I went back to 1.14 and ran: GST_DEBUG="basesink:5" gst-launch-1.0 fakesrc do-timestamp=1 sizetype=fixed sizemax=4096 datarate=$((4096*100)) ! fakesink silent=0 sync=1 2>&1 | grep latency 0:00:00.022531958 28899 0x557046588520 DEBUG basesink gstbasesink.c:1168:gst_base_sink_query_latency:<fakesink0> we are ready for LATENCY query 0:00:00.022548676 28899 0x557046588520 DEBUG basesink gstbasesink.c:1210:gst_base_sink_query_latency:<fakesink0> latency query: live: 1, have_latency 1, upstream: 0, min 0:00:00.000000000, max 99:99:99.999999999 Notice "live: 1". Olivier's patch didn't change that behaviour. It's just that now we have 20ms instead of 0ms.
I didn't realize how exactly the latency code worked in basesink, I've fixed it now... The reason is I pushed the change to basesink for everyone is so that pipelines like udpsrc ! videodecoder ! udpsink, because before this fix, those pipelines end up dropping all packets unless QoS is involved. I've also added some unit tests for the processing-deadline: commit 4f3aea316acd38ce498dd7130db76e91a76490d7 Author: Olivier Crête <olivier.crete@collabora.com> Date: Mon Jul 16 11:51:05 2018 -0400 sink: Only add processing latency if upstream is live Only add it if upstream is live, otherwise leave the latency at 0. https://bugzilla.gnome.org/show_bug.cgi?id=640610 commit f79b871a6a400c411313eb82a71b3a3475c0ac99 Author: Olivier Crête <olivier.crete@collabora.com> Date: Mon Jul 16 11:50:36 2018 -0400 pipeline tests: Add test for processing latency
Just for my own understanding: this now delays the output of every sink that syncs against the clock by an extra 20ms, right? If upstream is live. e.g. gst-launch-1.0 v4l2src num-buffers=10 ! fakesink silent=false sync=true processing-deadline=3000000000 -v Takes 3 seconds to get started. Is this a good idea in terms of backwards compatibility? Or did I misunderstand something?
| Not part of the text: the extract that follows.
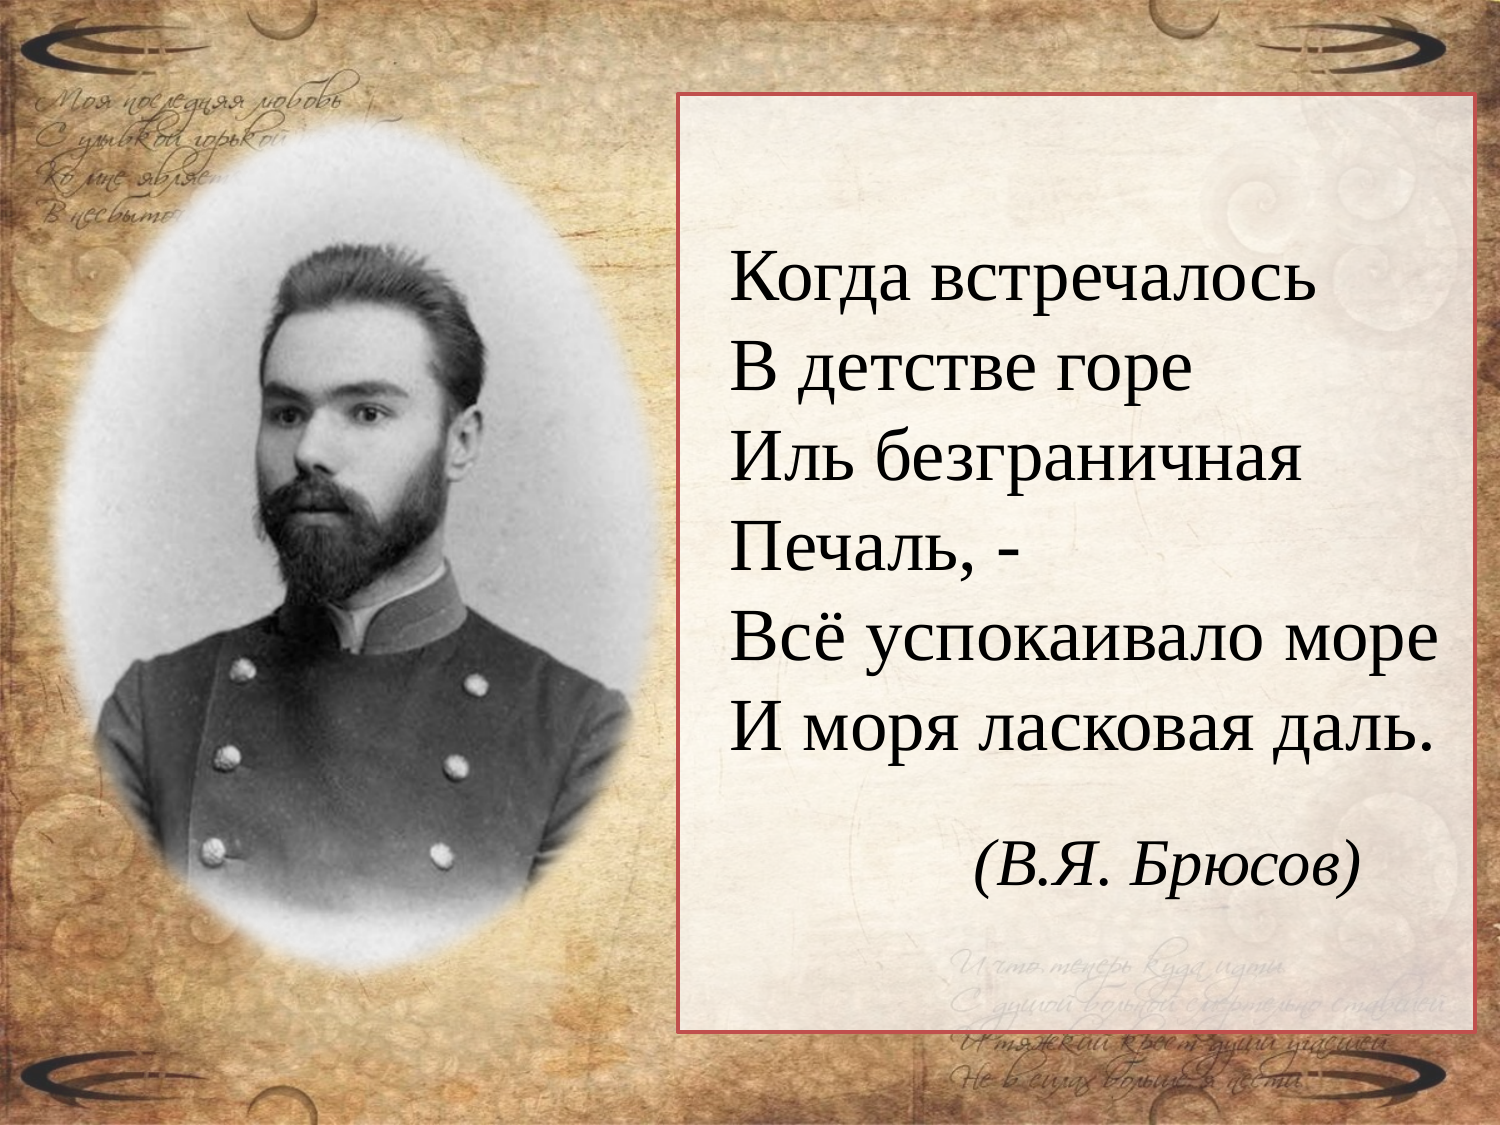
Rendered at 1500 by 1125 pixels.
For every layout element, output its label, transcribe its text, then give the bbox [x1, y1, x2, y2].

picture [37, 99, 678, 992]
title Когда встречалось В детстве горе Иль безграничная Печаль, - Всё успокаивало море И моря ласковая даль. (В.Я. Брюсов) [676, 92, 1477, 1034]
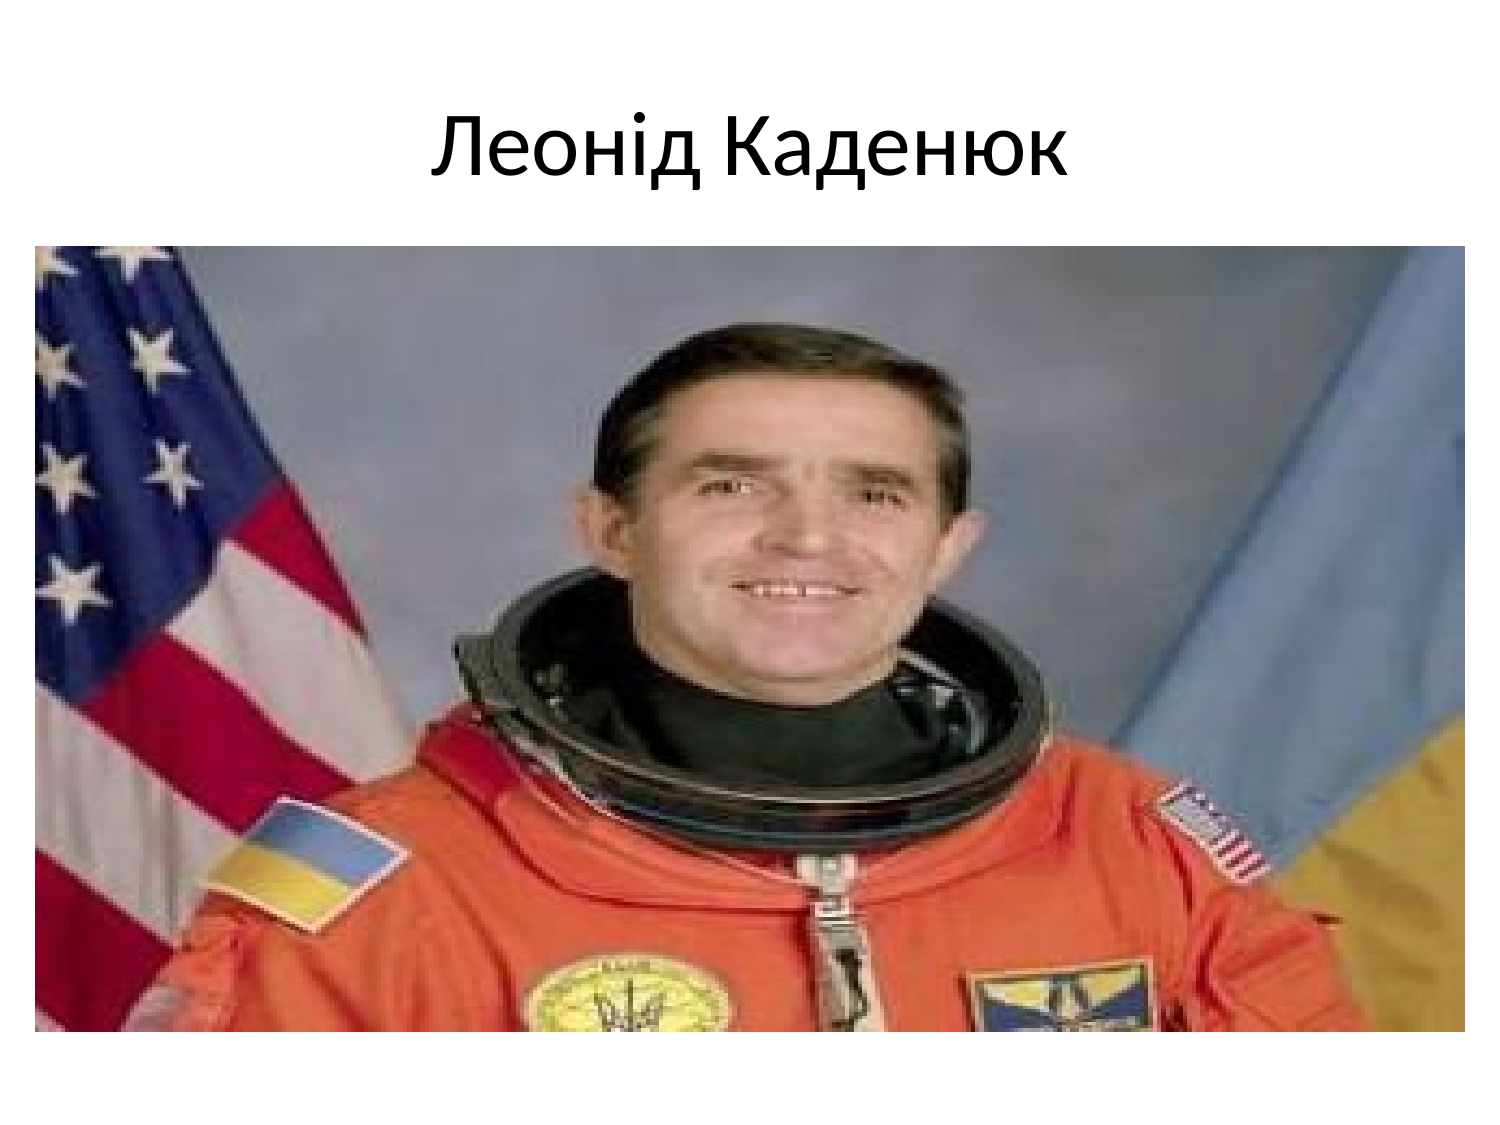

Only if you have a live source upstream. In that case it does add 20ms, but previously the real latency was actually controlled by max-lateness, so you would think there was no latency, but it was not actually true. And if you enabled QoS, it would drop every packet making it unusable. Yes it's a small change in behaviour, but I argue that the previous behaviour just didn't work at all.